- _Задание A_
Верните без изменений строки листинга: начните со строки, содержащей «Provide list of», и закончите строкой, содержащей «road: (330, 307)», включив обе.

== Цитируемый текст ==

По широкой долине многоводного и глубокого Маякана вышли на Ольскую тропу и вечером расположились станом в устье другой реки — Нух.
Здесь, в галечниковом обрыве, утром Юрий Александрович произвел первое опробование. Знаков золота обнаружено не было.
«19 августа, воскресенье.
...Другая тропа, Бохапчинская, идет далее вверх по р. Оле.
Мы двигаемся последним путем. Переправа через Нух довольно глубока. После Нуха идем по галечным косам Олы, то и дело пересекая отдельные ее протоки...
Долина реки здесь широка, окружена высокими и крупными гольцами. Каменные осыпи с них спускаются очень низко, часто к самой реке. В гальке на косах преобладают различные порфиры всевозможных цветов. Бросается в глаза обилие туфовидных и брекчиевых пород. Встречаются также кварц, глинистый сланец, халцедон...»
«20 августа, понедельник.
На наносах р. Олы начинают в большом количестве встречаться порфиры ярко-зеленого цвета, по внешнему виду напоминающие лиственниты.
Справа впадает большая речка, текущая в такой же глубокой, как и Ола, долине. После нее лиственниты кончаются.

===
== Записи набора данных ==

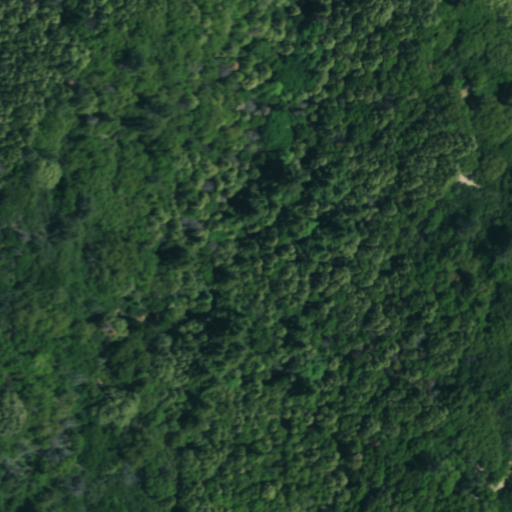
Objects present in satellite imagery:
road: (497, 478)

===
== Записи набора данных ==

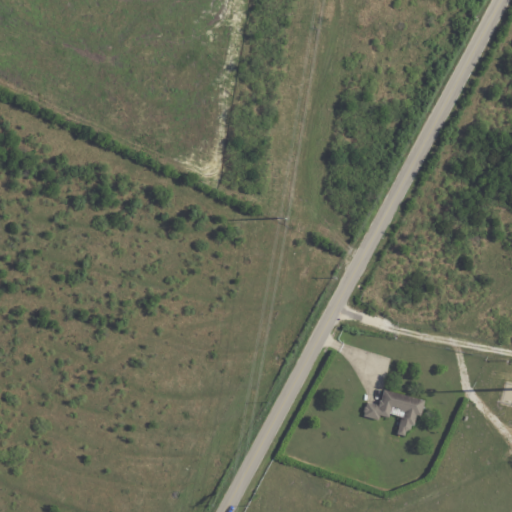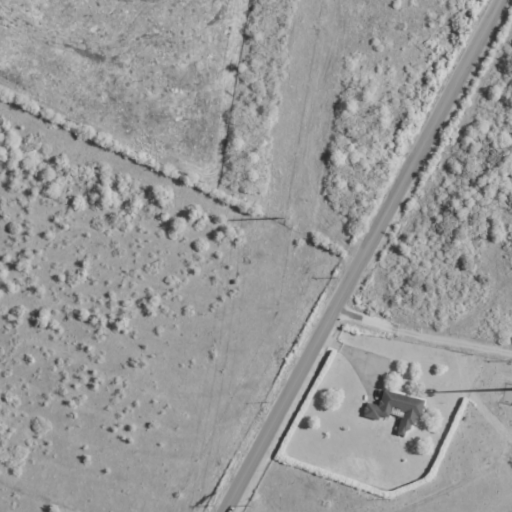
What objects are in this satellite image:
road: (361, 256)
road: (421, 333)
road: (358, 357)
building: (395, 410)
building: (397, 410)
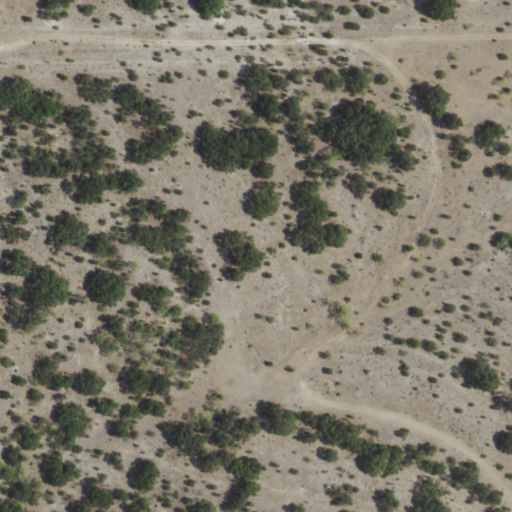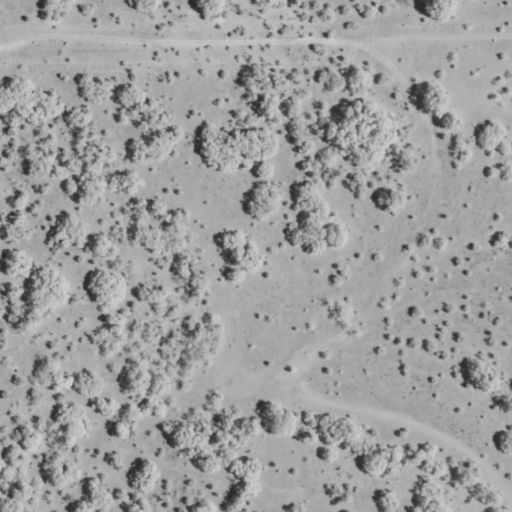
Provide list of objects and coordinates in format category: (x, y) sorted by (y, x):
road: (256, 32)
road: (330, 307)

===
== Записи набора данных ==

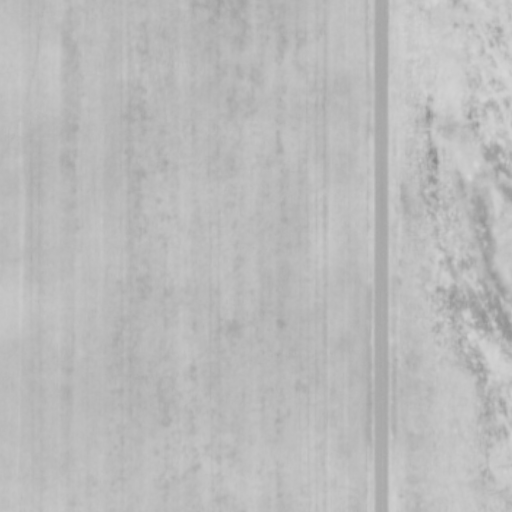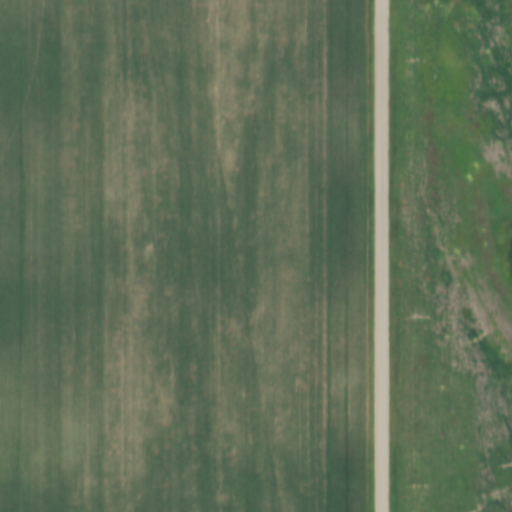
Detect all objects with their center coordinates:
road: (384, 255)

===

- _Задание B_
Переведите на английский язык предложение из текста о переходе по долине реки Олы: «Долина реки здесь широка, окружена высокими и крупными гольцами».

- _Ответ A_
Provide list of objects and coordinates in format category: (x, y) sorted by (y, x):
road: (256, 32)
road: (330, 307)

- _Ответ B_
The river valley here is wide and surrounded by high, massive bald peaks.